◆ WHAT THIS TASK INVOLVES ◆
The output should be all entries, each matching the original exactly.

[[ DATASET RECORDS open ]]

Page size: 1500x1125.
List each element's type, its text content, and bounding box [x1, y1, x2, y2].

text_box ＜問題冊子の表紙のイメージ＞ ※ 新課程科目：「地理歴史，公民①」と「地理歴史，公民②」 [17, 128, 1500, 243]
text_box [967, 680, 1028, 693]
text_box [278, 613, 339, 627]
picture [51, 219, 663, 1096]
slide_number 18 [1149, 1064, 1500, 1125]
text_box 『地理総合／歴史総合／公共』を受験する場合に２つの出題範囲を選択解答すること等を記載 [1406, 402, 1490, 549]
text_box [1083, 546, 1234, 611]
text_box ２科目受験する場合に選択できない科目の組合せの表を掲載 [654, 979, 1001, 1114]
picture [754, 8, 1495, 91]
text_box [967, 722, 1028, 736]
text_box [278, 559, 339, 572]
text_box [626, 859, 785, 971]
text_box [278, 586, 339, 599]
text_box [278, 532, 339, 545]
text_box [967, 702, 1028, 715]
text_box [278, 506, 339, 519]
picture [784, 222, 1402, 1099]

[[ DATASET RECORDS closed ]]

◆ SOLUTION FOR THIS PROBLEM ◆
Page size: 1500x1125.
List each element's type, its text content, and bounding box [x1, y1, x2, y2].

text_box ＜問題冊子の表紙のイメージ＞ ※ 新課程科目：「地理歴史，公民①」と「地理歴史，公民②」 [17, 128, 1500, 243]
text_box [967, 680, 1028, 693]
text_box [278, 613, 339, 627]
picture [51, 219, 663, 1096]
slide_number 18 [1149, 1064, 1500, 1125]
text_box 『地理総合／歴史総合／公共』を受験する場合に２つの出題範囲を選択解答すること等を記載 [1406, 402, 1490, 549]
text_box [1083, 546, 1234, 611]
text_box ２科目受験する場合に選択できない科目の組合せの表を掲載 [654, 979, 1001, 1114]
picture [754, 8, 1495, 91]
text_box [967, 722, 1028, 736]
text_box [278, 559, 339, 572]
text_box [626, 859, 785, 971]
text_box [278, 586, 339, 599]
text_box [278, 532, 339, 545]
text_box [967, 702, 1028, 715]
text_box [278, 506, 339, 519]
picture [784, 222, 1402, 1099]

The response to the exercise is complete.